I contributed to the platform's system architecture, telecom-network data integration, feature-ready datasets for ML and Aerospike-backed serving.

Approach & architecture

  • Integrates telecom network data into the platform's processing layer.
  • Builds feature-ready datasets for the spam and fraud ML models.
  • Serves data from Aerospike.
  • Bulk dumps from Aerospike are loaded into Hive, orchestrated with Airflow on large YARN clusters.
Telecom network datanetwork integrationProcessingPySpark · Ab InitioFeature datasetsHiveML modelsspam & fraudServingAerospikeBulk dump → HiveAirflow on YARN
Telecom network data flows into a processing layer built on PySpark and Ab Initio, producing feature-ready datasets in Hive for the ML models.

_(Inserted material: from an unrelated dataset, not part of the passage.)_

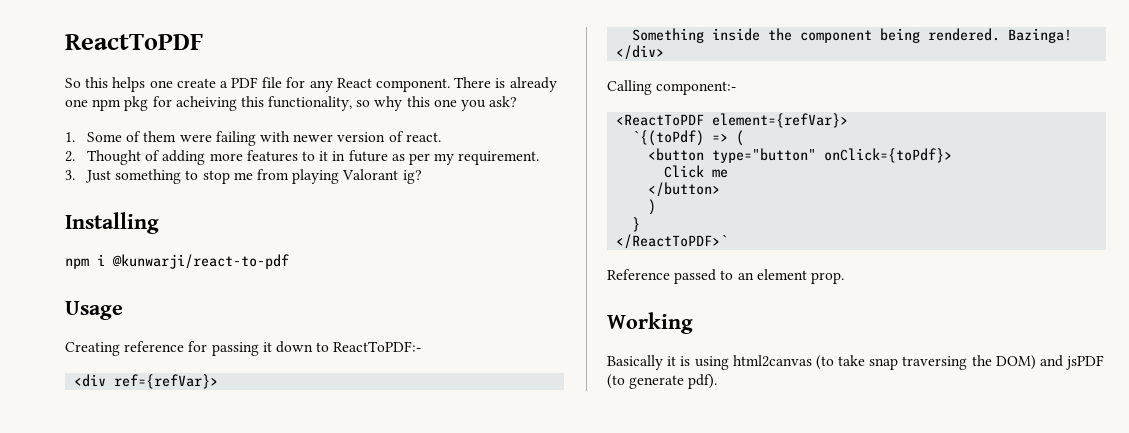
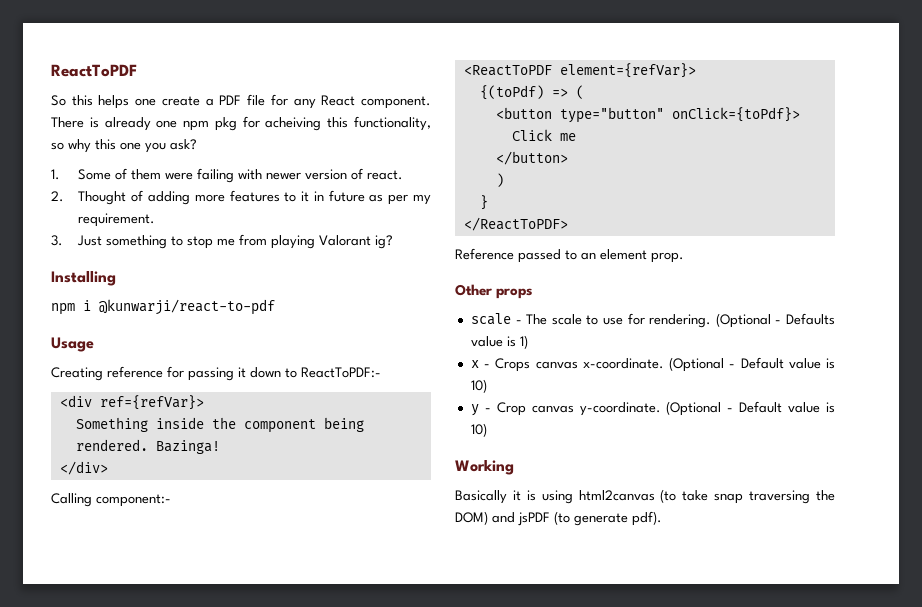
[632,130,705,146] `{(toPdf) -> [479,85,544,100] {(toPdf)
[616,234,729,249] </ReactToPDF>` -> [463,217,568,231] </ReactToPDF>
(844, 278) none -> [455,284,533,299] [470,313,835,328] [470,335,528,349] [470,357,835,372] [470,379,487,393] [470,401,835,416] [470,423,487,437] // Other props // scale - The scale to use for rendering. (Optional - Defaults value is 1) // x - Crops canvas x-coordinate. (Optional - Default value is 10) // y - Crop canvas y-coordinate. (Optional - Default value is 10)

Serving is backed by Aerospike, and bulk dumps from Aerospike are loaded back into Hive by Airflow on YARN.

Results

  • Contributed to India's first AI-powered spam detection solution, protecting 300M+ Airtel users.
  • Aerospike bulk dumps loaded into Hive on large YARN clusters, orchestrated with Airflow.

Tech stack

  • PySpark
  • Hive
  • Aerospike
  • Airflow
  • YARN
  • Ab Initio
  • ML features

What I'd do next

  • Extend data-quality and drift checks to every serving-path dataset.
  • Add end-to-end data lineage from network sources to model features.